■ Task item ■
In the passage on the Colfax County War below, on what date did the U.S. Department of the Interior issue the order that began the conflict?

■ Passage shown ■
^^^^
U.S. Agency Triggers Colfax County War

On Wednesday, January 28, 1874, the U.S. Department of the Interior issued the order that began New Mexico’s Colfax County War.

The Department had decided to designate the approximately 2 million acres claimed by the Maxwell Land Grant and Railroad Company as public land, not private. This meant that the former Beaubien/Miranda land grant was now open to settlement under federal homestead laws.

The Interior Department’s decision was part of an ongoing dispute over the size of the Land Grrant. According to the Department, until that matter was settled in Federal Court, the land was public and therefore available to qualified homesteaders.

But the Land Grant Company wasn’t about to let anyone settle without payment on acreage they claimed as their own. And that payment certainly wasn’t going to go to the U.S. government.

In fact, the Company was already fighting settlers on the vast acreage they claimed. Their attorney, Frank Springer, was hard at work in New Mexico’s Territorial Courts, evicting anyone the Board believed shouldn’t be there. With evictions already occurring, opening the Grant lands to federal homestead claims was simply asking for more trouble.
^^^^
■ Supplied information ■
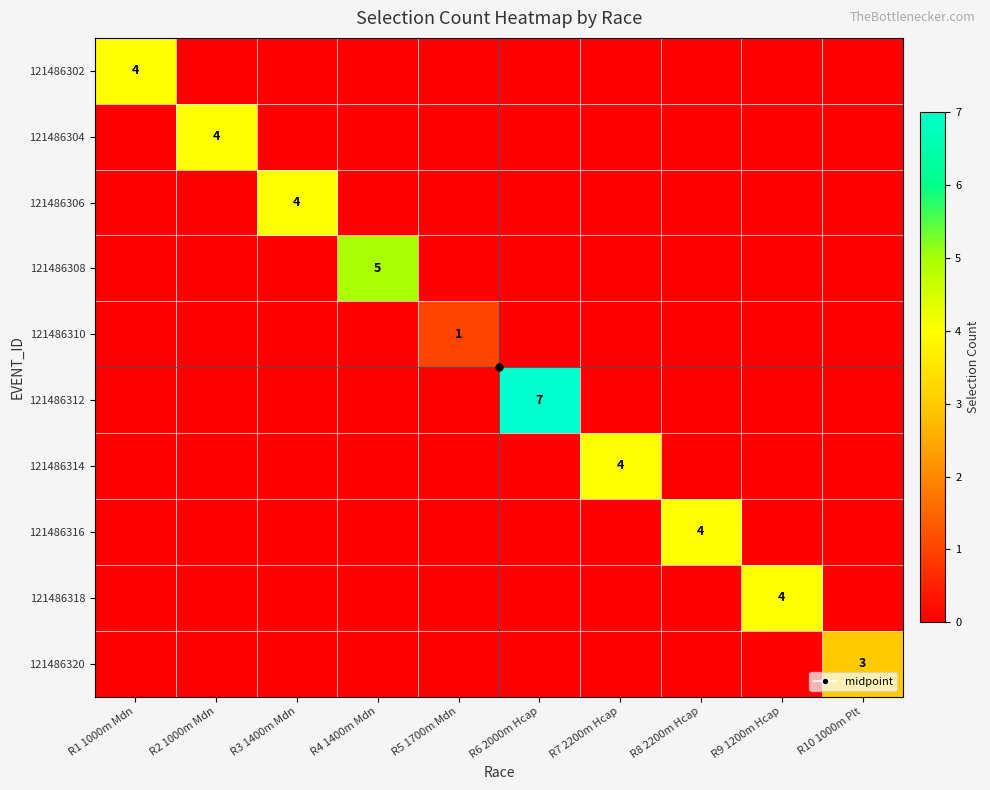

What is the spread (max minus min) of values at R6 2000m Hcap?

7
^^^^
■ Output of the task ■
Wednesday, January 28, 1874.